Ahab, king of Israel, complained to Jehoshaphat, the king of Judah, that Micaiah, the prophet, “would prophesy no good concerning me, but evil.”  I Kings 22:18.

Job complained, “Yet when I hoped for good, evil came; when I looked for light, then came darkness.”  Job 30:26.

There are several statements made about good and evil in the Psalms and Proverbs.

We have seen Isaiah’s declaration in the lesson.  See Isa. 5:20; 7:15, 16.

Jeremiah made many comments on this subject. In one, God complained, “My people are fools; they do not know me, they are senseless children; they have no understanding.  They are skilled in doing evil; they know not how to do good.”  Jer. 4:22.

Ezekiel commented, “Then you will remember your evil ways and wicked deeds, and you will loathe yourselves for your sins and detestable practices.”  Ezek. 36:31.

Amos said, “Seek good, not evil that you may live.”  “Hate evil love good.”  Amos 5:14, 15.

Micah prophesied; “Listen you leaders of Jacob, you rulers of the house of Israel.  Should you not know justice, you who hate good and love evil; … .”  Micah 3:1, 2.

Malachi’s dialogue:  “You have wearied the Lord with your words.  ‘How have we wearied Him?’  By saying, ‘All who do evil is good in the eyes of the Lord.”  Mal. 2:17.

Matthew recorded Jesus’ comments about good and evil in Matt. 5:45; 7:11, 17, 18; 12:34, 35; 20:15.

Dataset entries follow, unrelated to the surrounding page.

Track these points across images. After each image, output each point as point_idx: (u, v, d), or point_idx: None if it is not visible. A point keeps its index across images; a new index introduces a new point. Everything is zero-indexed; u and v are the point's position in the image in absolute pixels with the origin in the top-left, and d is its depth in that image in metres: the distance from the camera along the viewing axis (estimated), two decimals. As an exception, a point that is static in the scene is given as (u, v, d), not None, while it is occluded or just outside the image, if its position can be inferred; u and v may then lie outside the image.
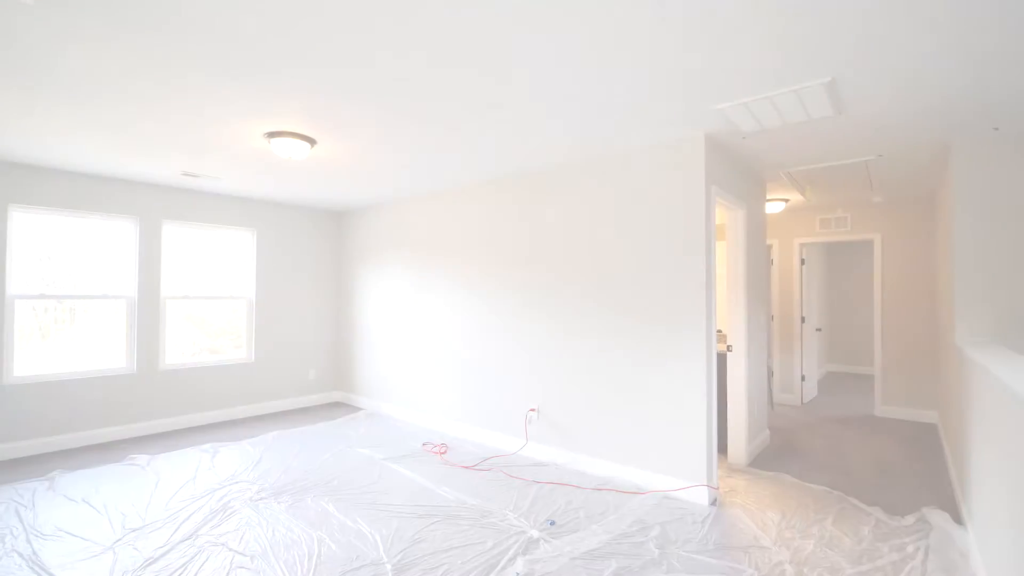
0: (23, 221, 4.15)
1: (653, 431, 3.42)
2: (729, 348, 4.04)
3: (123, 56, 2.24)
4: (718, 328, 5.51)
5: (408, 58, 2.24)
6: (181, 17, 1.93)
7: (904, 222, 5.51)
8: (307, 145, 3.37)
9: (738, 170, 3.91)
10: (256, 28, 2.00)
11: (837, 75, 2.38)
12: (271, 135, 3.26)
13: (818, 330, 6.69)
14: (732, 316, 4.04)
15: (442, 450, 4.24)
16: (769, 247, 6.32)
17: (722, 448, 4.17)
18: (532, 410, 4.11)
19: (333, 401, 6.25)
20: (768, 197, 5.21)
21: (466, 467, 3.83)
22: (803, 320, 6.15)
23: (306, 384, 6.02)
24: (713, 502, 3.18)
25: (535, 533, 2.75)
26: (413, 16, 1.91)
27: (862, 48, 2.12)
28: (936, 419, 5.24)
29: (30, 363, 4.16)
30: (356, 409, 5.83)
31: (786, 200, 5.33)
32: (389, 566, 2.42)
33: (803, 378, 6.10)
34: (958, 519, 2.95)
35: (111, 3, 1.84)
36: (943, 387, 4.43)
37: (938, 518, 2.89)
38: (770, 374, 6.11)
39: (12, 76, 2.45)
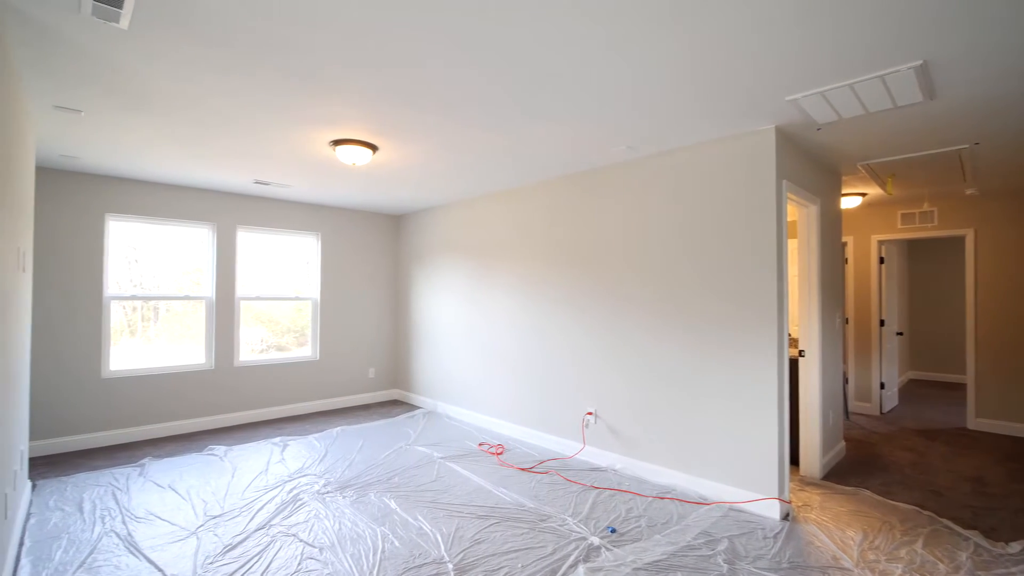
0: (115, 228, 4.55)
1: (719, 439, 3.26)
2: (801, 353, 3.80)
3: (202, 75, 2.39)
4: (789, 332, 5.20)
5: (468, 67, 2.25)
6: (254, 36, 2.03)
7: (1002, 215, 4.98)
8: (369, 152, 3.48)
9: (811, 163, 3.67)
10: (322, 43, 2.07)
11: (930, 57, 2.17)
12: (336, 143, 3.38)
13: (899, 334, 6.17)
14: (804, 319, 3.80)
15: (499, 451, 4.26)
16: (844, 245, 5.89)
17: (793, 459, 3.93)
18: (589, 413, 4.04)
19: (391, 399, 6.43)
20: (844, 191, 4.87)
21: (523, 469, 3.82)
22: (882, 323, 5.70)
23: (366, 382, 6.23)
24: (785, 516, 3.00)
25: (596, 540, 2.69)
26: (475, 29, 1.92)
27: (961, 24, 1.92)
28: (1043, 435, 4.70)
29: (121, 358, 4.55)
30: (413, 407, 5.96)
31: (863, 194, 4.96)
32: (451, 565, 2.44)
33: (882, 386, 5.66)
34: (1076, 549, 2.62)
35: (194, 28, 1.97)
36: (1053, 399, 3.96)
37: (1052, 547, 2.58)
38: (845, 381, 5.70)
39: (110, 98, 2.68)
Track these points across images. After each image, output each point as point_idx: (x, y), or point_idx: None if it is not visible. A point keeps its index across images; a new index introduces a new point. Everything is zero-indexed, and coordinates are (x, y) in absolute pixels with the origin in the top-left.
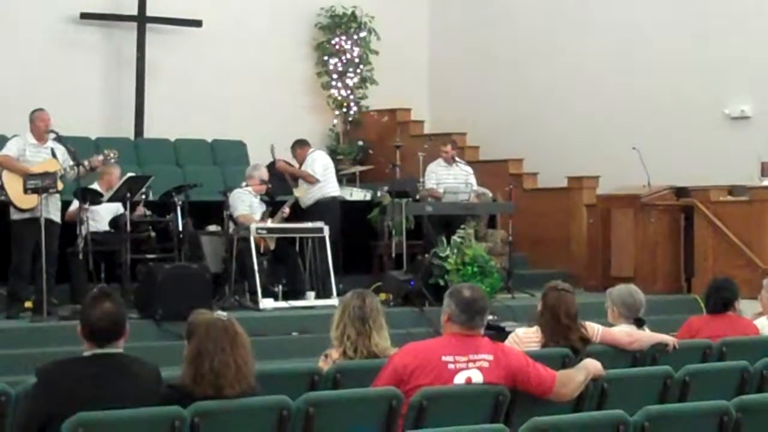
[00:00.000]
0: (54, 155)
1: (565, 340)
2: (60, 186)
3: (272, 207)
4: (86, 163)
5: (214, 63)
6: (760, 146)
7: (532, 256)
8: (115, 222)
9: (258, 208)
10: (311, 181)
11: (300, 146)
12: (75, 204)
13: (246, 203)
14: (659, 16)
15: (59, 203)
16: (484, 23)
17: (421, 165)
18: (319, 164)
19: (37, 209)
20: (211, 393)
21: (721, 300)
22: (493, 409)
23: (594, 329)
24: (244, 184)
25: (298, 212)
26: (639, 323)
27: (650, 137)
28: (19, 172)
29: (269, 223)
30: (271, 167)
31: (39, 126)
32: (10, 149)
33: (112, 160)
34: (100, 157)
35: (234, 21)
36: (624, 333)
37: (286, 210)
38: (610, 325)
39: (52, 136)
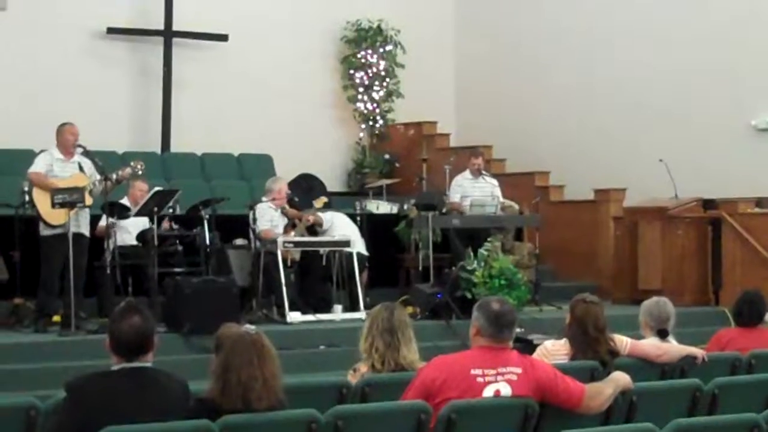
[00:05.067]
0: (81, 169)
1: (593, 352)
2: (89, 201)
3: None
4: (114, 176)
5: (240, 77)
6: None
7: (559, 268)
8: (142, 236)
9: (280, 221)
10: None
11: None
12: (104, 220)
13: (266, 218)
14: (686, 28)
15: (88, 217)
16: (510, 36)
17: (448, 178)
18: (327, 215)
19: (67, 225)
20: (239, 406)
21: (754, 313)
22: (522, 422)
23: (622, 342)
24: (265, 198)
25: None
26: (661, 334)
27: (677, 149)
28: (48, 188)
29: (293, 234)
30: (293, 184)
31: (68, 138)
32: (39, 166)
33: (140, 172)
34: (128, 170)
35: (260, 35)
36: (652, 346)
37: (310, 218)
38: (640, 337)
39: (80, 150)
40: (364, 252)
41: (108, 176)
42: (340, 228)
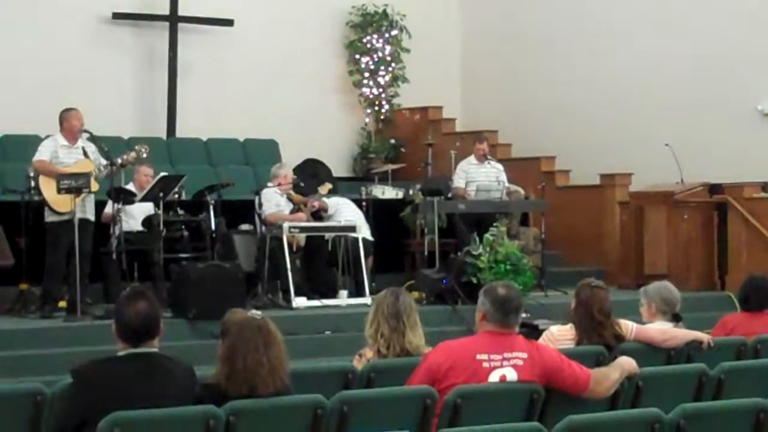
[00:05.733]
0: (86, 155)
1: (598, 336)
2: (95, 186)
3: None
4: (118, 160)
5: (245, 62)
6: None
7: (565, 253)
8: (148, 221)
9: (286, 206)
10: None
11: None
12: (110, 206)
13: (273, 202)
14: (692, 12)
15: (93, 202)
16: (515, 21)
17: (453, 163)
18: (333, 201)
19: (73, 211)
20: (245, 392)
21: (761, 299)
22: (528, 408)
23: (628, 327)
24: (270, 183)
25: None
26: (676, 318)
27: (683, 134)
28: (54, 175)
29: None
30: (299, 169)
31: (74, 124)
32: (44, 153)
33: (144, 155)
34: (132, 154)
35: (265, 20)
36: (658, 330)
37: (315, 204)
38: (644, 323)
39: (86, 135)
40: (370, 237)
41: (113, 161)
42: (346, 213)
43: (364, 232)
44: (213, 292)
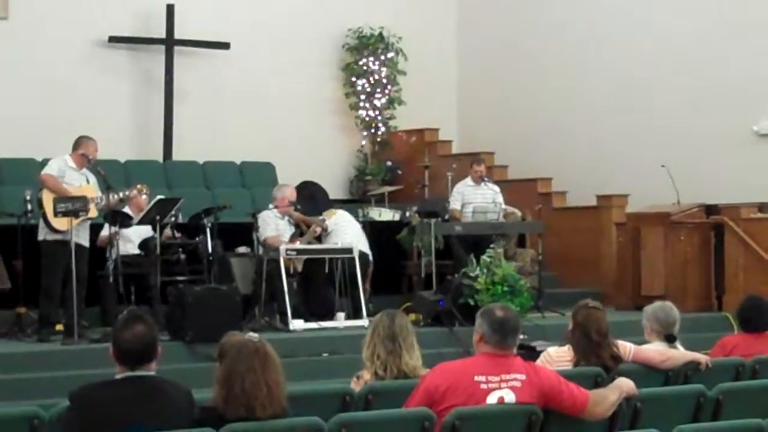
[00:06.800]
0: (88, 181)
1: (596, 357)
2: (94, 213)
3: (301, 229)
4: (120, 194)
5: (242, 85)
6: None
7: (562, 275)
8: (144, 244)
9: (286, 229)
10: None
11: None
12: (106, 229)
13: (272, 225)
14: (687, 34)
15: (88, 228)
16: (511, 43)
17: (450, 185)
18: (331, 220)
19: (68, 232)
20: (242, 414)
21: (760, 320)
22: (526, 429)
23: (626, 348)
24: (271, 205)
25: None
26: (669, 339)
27: (679, 155)
28: (59, 191)
29: (298, 244)
30: (300, 189)
31: (92, 153)
32: (54, 168)
33: (144, 195)
34: (134, 191)
35: (261, 42)
36: (656, 351)
37: (318, 229)
38: (645, 343)
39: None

Paul spoke of good and evil in his letter to the Romans.  See Rom. 3:8; 7:19, 21; 9:11; 12:9; 12:21; 13:3, 4; 14:16.  Finally he wrote, “But I want you to be wise about what is good, and innocent about what is evil.”  16:19.

Peter quoted the Psalmist, “For, whoever would love life and see good days must keep his tongue from deceitful speech.  He must turn from evil and do good; he must seek peace and pursue it.”  I Pet. 3:10, 11.

The foregoing scriptures have been included to impress upon us the importance of this lesson.  Before teachers and preachers tell people they are sinners, we need to explain to them why they are sinners.  We need to educate children about why they will become sinners.  We cannot expect to overcome our sins until we know what is sin, and why we are sinners.  There would have been no need for the Bible being written, if mankind had not become like Deity knowing good and evil (Gen. 3:22).